» **CONSIGNE 1**:
Selon le texte sur Cartesian, à quelle date le lancement du service est-il prévu ?
» **CONSIGNE 2**:
Traduisez en anglais cette phrase du texte sur Cartesian : « Le site ne fournit aucune donnée quantitative sur le temps de génération, la précision métrique ou les exigences matérielles. »
» **CONSIGNE 3**:
Reprenez le passage du texte sur Cartesian de « Mécanismes d’IA et » à « la géométrie générée. » en renommant « NURBS » en « B-Rep ».

» **EXTRAIT À LIRE**:
• • •

Présentation de Cartesian
Cartesian, développé par Formas, se positionne comme un outil d’intelligence artificielle dédié à la création de modèles 3D pour l’architecture et le design produit. La plateforme accepte comme point de départ une photographie, un plan, un croquis ou un scan, puis traduit ces entrées en géométrie exploitable. Le service est actuellement en phase de prévisualisation, avec un lancement prévu le 18 septembre 2026 et une inscription à la liste d’attente obligatoire.
Mécanismes d’IA et génération de géométrie
Le moteur d’IA de Cartesian interprète les consignes textuelles (« Say it », « Sketch it ») pour produire des solides NURBS et des parties maillées. La description indique que chaque objet possède une topologie exacte, sans recours aux approximations de maillage polygonal classiques. Les fichiers exportés en format .3DM (NURBS) ou .STL (maillage) varient de 0.7 MB pour un petit meuble à plus de 241 MB pour des modèles urbains complexes, ce qui reflète la granularité de la géométrie générée.
Interopérabilité et flux BIM
Cartesian intègre explicitement les flux BIM en conservant les noms d’éléments et les relations spatiales dans les exportations .IFC prévues. Le produit supporte nativement les formats .DWG (AutoCAD), .SKP (SketchUp) et .3DM (Rhino), permettant aux utilisateurs de transférer les modèles vers leurs environnements de CAO habituels. Cette compatibilité vise à éviter la redéfinition manuelle des géométries et à faciliter la mesure, la découpe ou la fabrication assistée par CNC.
Limites et perspectives
Le site ne fournit aucune donnée quantitative sur le temps de génération, la précision métrique ou les exigences matérielles. L’absence de benchmarks empêche d’évaluer la robustesse du système face à des scénarios complexes, comme la reconstruction de structures à double courbure ou la gestion de grands assemblages urbains. De plus, la fonctionnalité d’édition reste décrite de façon qualitative (« Change a chair », « Keep the room »), sans préciser les contraintes de mise à jour des topologies sous-jacentes. Ces lacunes suggèrent que la validation technique devra être réalisée par les premiers utilisateurs lors de la phase de prévisualisation.

• • •

» **Entrées de données enregistrées**:
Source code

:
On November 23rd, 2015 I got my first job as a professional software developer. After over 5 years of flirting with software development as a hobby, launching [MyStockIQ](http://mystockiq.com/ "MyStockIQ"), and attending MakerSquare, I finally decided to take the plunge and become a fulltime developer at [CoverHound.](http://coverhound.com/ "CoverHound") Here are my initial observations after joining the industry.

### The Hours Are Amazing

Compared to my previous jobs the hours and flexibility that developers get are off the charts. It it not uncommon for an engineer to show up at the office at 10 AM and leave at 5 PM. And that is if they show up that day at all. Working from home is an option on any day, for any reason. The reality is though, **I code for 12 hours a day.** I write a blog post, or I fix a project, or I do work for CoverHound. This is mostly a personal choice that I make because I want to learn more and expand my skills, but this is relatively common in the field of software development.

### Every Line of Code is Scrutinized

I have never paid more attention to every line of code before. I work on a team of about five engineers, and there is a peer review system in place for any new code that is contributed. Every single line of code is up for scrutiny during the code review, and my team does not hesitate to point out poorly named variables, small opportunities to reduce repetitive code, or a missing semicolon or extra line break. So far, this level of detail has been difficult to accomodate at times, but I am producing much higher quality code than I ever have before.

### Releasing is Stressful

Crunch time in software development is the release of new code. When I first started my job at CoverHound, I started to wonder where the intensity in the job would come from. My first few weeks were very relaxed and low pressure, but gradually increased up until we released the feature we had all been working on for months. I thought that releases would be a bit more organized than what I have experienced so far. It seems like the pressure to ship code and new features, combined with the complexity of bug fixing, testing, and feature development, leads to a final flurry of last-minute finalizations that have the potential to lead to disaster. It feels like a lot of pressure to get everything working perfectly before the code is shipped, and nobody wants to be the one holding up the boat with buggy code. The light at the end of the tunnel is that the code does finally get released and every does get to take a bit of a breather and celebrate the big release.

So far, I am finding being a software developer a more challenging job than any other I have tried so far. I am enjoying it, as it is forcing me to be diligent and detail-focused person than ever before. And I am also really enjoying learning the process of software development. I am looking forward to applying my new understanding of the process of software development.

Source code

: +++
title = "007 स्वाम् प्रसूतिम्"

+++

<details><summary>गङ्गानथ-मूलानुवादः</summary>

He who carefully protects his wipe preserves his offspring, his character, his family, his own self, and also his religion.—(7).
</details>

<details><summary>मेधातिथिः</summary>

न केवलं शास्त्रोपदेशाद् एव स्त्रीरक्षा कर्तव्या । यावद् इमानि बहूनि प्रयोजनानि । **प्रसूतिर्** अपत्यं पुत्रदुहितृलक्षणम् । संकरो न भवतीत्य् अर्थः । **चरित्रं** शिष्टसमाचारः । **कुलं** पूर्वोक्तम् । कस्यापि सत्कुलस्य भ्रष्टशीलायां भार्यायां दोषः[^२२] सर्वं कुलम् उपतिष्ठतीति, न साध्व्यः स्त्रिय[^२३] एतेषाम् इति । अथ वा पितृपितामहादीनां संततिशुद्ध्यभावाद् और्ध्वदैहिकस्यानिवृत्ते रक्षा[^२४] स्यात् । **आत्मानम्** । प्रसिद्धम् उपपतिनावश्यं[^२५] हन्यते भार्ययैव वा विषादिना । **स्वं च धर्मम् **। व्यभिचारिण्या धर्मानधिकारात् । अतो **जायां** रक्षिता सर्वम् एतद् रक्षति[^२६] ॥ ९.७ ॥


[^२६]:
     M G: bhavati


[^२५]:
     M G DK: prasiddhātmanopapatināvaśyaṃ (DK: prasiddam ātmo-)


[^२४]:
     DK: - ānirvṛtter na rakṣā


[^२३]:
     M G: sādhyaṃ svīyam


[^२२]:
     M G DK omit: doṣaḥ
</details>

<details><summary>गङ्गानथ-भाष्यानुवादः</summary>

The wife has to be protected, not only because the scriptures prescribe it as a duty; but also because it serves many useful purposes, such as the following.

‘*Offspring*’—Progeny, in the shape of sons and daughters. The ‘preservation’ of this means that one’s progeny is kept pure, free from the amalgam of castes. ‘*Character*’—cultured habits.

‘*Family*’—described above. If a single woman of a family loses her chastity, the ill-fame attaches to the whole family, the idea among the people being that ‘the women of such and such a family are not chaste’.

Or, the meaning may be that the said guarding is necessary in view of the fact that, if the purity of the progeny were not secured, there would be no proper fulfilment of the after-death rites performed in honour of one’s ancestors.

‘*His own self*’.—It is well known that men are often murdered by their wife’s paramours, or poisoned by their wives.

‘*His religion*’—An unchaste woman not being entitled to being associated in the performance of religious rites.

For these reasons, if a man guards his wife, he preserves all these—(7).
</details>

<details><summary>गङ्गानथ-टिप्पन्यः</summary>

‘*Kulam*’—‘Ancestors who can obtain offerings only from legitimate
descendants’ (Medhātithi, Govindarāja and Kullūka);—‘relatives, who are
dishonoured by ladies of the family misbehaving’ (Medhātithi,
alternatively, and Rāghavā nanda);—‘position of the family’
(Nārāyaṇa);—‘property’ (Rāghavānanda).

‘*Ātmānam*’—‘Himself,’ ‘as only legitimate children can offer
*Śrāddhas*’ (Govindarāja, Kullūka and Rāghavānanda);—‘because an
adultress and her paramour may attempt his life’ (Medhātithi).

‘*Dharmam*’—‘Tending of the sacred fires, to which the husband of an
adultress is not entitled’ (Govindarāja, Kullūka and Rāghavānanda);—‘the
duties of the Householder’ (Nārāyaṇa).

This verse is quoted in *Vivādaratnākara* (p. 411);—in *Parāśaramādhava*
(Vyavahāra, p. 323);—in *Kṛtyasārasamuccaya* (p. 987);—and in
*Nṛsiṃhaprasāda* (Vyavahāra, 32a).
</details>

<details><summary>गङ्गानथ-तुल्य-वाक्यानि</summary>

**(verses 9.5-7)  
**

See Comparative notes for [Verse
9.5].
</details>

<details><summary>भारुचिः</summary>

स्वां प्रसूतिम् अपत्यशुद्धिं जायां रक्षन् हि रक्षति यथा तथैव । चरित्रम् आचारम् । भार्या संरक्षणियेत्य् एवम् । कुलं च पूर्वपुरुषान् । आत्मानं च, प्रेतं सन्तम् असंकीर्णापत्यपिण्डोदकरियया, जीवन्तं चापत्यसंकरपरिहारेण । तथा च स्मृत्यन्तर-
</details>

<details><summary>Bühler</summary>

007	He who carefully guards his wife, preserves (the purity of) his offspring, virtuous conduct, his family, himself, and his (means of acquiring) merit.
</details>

• • •

» **RÉPONSE 1**:
Le lancement est prévu le 18 septembre 2026.

» **RÉPONSE 2**:
The website provides no quantitative data on generation time, metric accuracy, or hardware requirements.

» **RÉPONSE 3**:
Mécanismes d’IA et génération de géométrie
Le moteur d’IA de Cartesian interprète les consignes textuelles (« Say it », « Sketch it ») pour produire des solides B-Rep et des parties maillées. La description indique que chaque objet possède une topologie exacte, sans recours aux approximations de maillage polygonal classiques. Les fichiers exportés en format .3DM (B-Rep) ou .STL (maillage) varient de 0.7 MB pour un petit meuble à plus de 241 MB pour des modèles urbains complexes, ce qui reflète la granularité de la géométrie générée.